> [Выбранный отрывок]:
---

Прошло несколько лет, прежде чем посольство было отпущено домой в обмен на задержанных в Москве крымских дипломатов. Только в ноябре 1573 года Нагой и Писемский вернулись в Москву. Иван Грозный высоко ценил их деятельность: в июне 1571 года послам было сообщено царской грамотой, что они заслужили жалованье «из опришнины». С тех пор карьера Нагого резко пошла вверх. Афанасий Фёдорович стал думным дворянином, дворовым воеводой, одним из ближайших советников царя по вопросам внешней политики и нередко участвовал в переговорах: в августе 1574 года принимал крымских гонцов, в декабре беседовал с членами датского посольства, в январе 1575-го встречался с имперскими гонцами, в марте — с литовскими, в июне — со шведскими, в июле — с датчанами, в январе 1576-го — с имперскими дипломатами, в октябре — с крымскими посланцами, в ноябре — с польскими. Обладая нужным опытом и способностями, он заменил во внешнеполитической сфере казнённого в 1570 году дьяка Ивана Михайловича Висковатого. Наиболее важным делом были переговоры с имперскими послами Яном Кобенцлем и Даниилом Принцем, где был в принципе согласован план раздела Речи Посполитой. Иван Грозный согласился с выдвижением кандидатуры австрийского эрцгерцога Эрнста на польский престол при условии включения Великого княжества Литовского в состав Русского государства. Платой за согласие императора должно было стать обещание Москвы выступить вместе с Веной против турок{32}.

Кроме того, уже к ноябрю 1576 года Нагой являлся козельским наместником, а затем брянским. Он в числе других гостей присутствовал на царской свадьбе с Анной Васильчиковой, а осенью 1578 года женил Ивана Грозного на своей племяннице Марии Нагой и стал одним из самых близких к царю людей. Лидерство Афанасия Фёдоровича среди членов «государева двора» бросалось в глаза: он и Богдан Бельский (племянник Малюты) во время приемов иностранных дипломатов в 1582–1583 годах стояли по обе стороны царского трона. Доверие к Нагому не было подорвано и планами нового брака царя — именно ему царь поручил вести дело о «сватовстве» к Марии Гастингс, родственнице английской королевы Елизаветы. При этом такие мелочи, как состояние жениха в браке, не смущали ни его, ни дядю царицы Марии.

Иван IV задумал это сватовство, чтобы укрепить союз с Англией и в то же время подготовить себе «политическое убежище». Он обратился к присланному Елизаветой медику Роберту Якоби с вопросом, нет ли для него в Англии подходящей невесты. Якоби и указал на Марию Гастингс, дочь владетельного князя. Богдану Бельскому, дьяку Андрею Щелкалову и Афанасию Нагому было поручено подробнее расспросить Якоби о невесте, что он и сделал: «Есть в Англинской земле удельного Тинтунского князя дочь, девка Мария Астин, а тот удел в Англинской земле большой, а девка лет в 30, а королеве Елисавете она племянница по матери».

---

> [Список записей]:

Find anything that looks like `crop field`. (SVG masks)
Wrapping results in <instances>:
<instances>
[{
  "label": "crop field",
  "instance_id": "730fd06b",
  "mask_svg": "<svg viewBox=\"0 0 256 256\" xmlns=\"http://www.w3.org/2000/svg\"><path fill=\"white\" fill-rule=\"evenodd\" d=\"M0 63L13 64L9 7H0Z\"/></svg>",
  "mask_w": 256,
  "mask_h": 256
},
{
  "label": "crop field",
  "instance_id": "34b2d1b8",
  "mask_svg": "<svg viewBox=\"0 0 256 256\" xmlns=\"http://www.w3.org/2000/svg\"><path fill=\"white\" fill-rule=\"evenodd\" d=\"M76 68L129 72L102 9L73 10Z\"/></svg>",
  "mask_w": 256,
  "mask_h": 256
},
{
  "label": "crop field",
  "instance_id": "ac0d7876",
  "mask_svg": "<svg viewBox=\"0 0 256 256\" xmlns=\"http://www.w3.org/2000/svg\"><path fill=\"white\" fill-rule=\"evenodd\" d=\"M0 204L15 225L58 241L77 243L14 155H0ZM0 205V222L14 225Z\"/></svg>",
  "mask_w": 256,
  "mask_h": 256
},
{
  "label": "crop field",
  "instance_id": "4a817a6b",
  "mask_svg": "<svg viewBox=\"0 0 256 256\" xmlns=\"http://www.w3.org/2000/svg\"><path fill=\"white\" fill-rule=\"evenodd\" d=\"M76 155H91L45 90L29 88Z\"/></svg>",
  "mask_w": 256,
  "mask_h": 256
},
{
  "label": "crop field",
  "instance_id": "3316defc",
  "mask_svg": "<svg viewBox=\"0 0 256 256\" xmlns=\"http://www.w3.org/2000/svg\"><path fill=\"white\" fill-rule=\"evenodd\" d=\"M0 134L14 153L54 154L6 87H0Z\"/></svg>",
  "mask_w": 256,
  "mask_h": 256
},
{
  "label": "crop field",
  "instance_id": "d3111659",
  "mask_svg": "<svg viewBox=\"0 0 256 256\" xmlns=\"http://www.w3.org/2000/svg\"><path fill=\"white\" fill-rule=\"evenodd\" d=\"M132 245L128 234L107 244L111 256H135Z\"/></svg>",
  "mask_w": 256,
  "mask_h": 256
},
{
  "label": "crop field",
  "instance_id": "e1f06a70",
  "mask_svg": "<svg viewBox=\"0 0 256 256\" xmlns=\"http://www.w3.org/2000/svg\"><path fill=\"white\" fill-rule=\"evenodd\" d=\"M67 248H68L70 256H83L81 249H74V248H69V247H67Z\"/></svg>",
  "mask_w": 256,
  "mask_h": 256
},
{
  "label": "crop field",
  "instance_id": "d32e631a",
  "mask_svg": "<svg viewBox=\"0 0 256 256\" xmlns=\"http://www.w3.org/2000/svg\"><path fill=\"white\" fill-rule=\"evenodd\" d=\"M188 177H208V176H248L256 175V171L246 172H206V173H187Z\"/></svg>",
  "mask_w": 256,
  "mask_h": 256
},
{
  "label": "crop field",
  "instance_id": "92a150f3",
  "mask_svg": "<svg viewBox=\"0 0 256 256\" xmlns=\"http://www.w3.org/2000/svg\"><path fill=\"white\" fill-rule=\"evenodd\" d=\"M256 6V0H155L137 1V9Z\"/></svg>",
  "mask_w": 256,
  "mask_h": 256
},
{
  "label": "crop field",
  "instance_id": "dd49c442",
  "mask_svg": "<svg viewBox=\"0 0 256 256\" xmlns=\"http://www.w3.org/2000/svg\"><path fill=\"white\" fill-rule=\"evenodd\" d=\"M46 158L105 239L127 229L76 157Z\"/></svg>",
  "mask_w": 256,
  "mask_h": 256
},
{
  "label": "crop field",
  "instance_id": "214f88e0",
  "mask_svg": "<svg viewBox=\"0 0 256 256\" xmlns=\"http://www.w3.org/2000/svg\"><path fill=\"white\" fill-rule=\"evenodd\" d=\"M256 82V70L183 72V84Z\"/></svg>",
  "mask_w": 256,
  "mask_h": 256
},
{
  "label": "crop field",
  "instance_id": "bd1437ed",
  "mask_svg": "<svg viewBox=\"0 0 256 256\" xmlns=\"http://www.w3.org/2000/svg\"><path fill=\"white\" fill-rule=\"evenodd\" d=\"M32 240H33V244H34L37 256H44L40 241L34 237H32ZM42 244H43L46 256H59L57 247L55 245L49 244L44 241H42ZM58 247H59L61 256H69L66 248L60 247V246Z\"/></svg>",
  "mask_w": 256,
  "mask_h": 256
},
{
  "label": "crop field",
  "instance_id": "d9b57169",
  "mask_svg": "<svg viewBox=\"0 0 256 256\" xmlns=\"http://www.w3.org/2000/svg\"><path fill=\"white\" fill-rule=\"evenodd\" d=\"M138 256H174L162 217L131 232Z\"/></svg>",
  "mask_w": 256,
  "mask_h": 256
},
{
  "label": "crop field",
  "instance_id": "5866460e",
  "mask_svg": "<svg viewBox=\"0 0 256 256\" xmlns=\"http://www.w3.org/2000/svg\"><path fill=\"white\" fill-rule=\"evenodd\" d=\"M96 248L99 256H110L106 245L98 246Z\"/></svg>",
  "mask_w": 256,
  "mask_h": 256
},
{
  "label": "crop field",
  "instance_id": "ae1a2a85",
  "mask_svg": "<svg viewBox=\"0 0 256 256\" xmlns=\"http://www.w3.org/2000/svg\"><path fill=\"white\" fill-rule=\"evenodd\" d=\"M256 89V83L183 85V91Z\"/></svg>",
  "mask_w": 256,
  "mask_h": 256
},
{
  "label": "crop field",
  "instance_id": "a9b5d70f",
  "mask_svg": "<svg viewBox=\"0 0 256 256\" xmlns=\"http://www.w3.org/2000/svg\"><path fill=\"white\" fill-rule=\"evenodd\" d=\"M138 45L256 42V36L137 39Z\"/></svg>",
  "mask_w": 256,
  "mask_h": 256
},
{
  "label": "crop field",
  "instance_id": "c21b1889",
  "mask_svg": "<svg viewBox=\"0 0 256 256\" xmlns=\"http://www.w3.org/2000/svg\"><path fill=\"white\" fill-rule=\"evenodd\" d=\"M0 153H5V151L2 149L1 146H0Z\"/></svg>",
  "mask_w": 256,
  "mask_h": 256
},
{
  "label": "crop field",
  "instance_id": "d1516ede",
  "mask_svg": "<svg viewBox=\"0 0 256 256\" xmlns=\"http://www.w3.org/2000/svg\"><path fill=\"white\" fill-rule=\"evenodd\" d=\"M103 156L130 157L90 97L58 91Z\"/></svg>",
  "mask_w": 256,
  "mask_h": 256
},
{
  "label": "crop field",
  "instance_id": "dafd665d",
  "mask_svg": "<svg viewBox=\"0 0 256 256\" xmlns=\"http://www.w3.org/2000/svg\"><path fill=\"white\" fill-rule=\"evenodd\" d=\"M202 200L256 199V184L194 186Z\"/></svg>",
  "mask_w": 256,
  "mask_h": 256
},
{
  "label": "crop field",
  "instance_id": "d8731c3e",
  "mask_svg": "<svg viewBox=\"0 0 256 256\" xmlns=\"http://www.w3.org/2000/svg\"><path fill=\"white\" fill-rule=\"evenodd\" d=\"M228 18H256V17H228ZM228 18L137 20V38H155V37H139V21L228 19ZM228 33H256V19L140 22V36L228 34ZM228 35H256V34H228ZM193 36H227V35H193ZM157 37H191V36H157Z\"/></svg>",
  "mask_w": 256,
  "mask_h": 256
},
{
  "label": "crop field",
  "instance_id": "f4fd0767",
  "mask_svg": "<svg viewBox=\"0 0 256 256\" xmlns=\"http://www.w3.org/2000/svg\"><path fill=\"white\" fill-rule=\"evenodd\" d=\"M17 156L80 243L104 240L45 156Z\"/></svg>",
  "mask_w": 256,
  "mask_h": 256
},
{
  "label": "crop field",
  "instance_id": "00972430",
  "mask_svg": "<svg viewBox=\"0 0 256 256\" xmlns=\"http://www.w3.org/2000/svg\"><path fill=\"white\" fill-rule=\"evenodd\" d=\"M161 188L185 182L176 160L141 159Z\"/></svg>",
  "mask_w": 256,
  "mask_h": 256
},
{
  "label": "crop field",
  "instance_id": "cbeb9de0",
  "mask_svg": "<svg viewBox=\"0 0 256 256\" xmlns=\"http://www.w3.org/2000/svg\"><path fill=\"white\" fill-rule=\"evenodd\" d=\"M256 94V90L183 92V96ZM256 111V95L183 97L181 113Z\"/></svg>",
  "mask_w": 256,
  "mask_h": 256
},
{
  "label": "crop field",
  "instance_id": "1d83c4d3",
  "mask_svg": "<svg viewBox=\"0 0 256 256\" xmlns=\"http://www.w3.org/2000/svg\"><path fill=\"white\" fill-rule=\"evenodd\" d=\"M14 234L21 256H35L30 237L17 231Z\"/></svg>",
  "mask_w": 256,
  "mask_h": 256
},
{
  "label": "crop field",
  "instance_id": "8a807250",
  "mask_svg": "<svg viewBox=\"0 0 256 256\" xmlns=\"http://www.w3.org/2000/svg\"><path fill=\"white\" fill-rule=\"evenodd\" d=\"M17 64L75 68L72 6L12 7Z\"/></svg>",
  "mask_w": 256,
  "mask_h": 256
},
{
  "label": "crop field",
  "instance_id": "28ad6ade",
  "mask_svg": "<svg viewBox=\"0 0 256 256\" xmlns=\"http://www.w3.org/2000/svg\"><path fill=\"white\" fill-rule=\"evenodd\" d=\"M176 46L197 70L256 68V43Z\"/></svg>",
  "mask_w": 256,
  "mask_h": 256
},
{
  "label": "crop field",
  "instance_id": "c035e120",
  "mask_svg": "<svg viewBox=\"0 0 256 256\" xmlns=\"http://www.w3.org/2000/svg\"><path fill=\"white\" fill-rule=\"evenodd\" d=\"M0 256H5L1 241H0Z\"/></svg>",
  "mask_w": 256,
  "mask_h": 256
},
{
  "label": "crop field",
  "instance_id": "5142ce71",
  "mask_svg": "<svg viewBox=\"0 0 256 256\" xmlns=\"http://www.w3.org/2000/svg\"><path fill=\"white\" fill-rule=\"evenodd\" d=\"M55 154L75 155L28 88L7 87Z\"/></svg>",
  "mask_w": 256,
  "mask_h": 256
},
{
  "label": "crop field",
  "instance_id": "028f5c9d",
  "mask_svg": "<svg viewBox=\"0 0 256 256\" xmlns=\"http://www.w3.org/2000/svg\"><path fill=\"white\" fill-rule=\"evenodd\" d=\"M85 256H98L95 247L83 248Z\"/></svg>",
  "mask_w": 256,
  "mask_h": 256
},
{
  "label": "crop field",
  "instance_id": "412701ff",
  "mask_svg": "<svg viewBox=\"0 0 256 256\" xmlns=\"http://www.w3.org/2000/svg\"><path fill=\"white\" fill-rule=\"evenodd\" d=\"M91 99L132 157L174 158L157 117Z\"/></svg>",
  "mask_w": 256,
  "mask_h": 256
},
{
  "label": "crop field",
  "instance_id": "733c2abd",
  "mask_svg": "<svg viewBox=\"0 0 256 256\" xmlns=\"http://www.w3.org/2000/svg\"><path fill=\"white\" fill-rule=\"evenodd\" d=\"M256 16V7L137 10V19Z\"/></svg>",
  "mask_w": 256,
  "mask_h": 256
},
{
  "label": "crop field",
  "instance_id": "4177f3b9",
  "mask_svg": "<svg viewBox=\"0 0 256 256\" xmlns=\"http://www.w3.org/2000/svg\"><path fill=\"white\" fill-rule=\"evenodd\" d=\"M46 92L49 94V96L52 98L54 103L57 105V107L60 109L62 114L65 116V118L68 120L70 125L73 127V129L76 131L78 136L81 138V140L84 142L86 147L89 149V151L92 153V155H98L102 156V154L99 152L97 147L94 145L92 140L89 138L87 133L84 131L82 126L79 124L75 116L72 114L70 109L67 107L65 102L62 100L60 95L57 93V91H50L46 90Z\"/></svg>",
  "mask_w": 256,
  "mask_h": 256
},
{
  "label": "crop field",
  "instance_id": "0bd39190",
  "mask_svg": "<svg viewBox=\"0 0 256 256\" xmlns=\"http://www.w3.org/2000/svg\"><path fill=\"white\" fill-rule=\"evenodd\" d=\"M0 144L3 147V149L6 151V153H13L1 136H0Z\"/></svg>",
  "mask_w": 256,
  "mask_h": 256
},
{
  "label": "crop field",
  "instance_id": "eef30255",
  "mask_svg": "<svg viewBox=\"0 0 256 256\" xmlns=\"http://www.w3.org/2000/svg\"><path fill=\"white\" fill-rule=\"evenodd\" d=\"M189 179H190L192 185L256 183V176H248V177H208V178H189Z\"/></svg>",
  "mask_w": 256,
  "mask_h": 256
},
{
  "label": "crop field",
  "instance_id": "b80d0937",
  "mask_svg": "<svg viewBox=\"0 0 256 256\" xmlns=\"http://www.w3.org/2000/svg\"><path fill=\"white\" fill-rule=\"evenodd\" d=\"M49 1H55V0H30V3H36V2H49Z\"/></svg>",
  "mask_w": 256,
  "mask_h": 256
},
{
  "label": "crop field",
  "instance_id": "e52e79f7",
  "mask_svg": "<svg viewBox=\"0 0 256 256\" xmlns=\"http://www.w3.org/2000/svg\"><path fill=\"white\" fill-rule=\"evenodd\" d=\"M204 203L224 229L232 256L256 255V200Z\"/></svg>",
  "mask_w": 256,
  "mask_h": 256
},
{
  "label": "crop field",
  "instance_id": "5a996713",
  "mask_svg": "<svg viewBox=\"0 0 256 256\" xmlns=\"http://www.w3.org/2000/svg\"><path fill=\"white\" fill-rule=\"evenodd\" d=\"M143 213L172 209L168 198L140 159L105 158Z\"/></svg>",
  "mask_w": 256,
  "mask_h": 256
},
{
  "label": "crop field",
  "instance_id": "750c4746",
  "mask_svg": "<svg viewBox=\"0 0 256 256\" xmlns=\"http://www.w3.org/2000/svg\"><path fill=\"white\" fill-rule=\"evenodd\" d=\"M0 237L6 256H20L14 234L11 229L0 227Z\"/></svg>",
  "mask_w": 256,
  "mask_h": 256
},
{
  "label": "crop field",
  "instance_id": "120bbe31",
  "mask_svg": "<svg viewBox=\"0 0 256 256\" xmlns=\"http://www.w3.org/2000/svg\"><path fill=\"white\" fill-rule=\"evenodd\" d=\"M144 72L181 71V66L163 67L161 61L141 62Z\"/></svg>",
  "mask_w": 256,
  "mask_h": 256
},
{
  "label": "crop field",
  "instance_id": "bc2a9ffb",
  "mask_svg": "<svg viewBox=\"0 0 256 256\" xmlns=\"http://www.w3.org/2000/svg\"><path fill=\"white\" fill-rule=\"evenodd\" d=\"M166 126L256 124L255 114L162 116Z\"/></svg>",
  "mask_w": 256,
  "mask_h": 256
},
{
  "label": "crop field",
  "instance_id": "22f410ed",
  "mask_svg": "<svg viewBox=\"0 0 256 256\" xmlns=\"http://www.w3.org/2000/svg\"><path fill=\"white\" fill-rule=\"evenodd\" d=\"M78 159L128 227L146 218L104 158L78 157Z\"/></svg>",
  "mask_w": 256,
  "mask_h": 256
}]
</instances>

---

> [Задание]: Выпишите из отрывка об Афанасии Нагом все его встречи с иностранными посланцами в 1575 году. Для каждой укажите месяц и то, чьи это были посланцы.

> [Ответ]:
- январь: имперские гонцы
- март: литовские
- июнь: шведские
- июль: датчане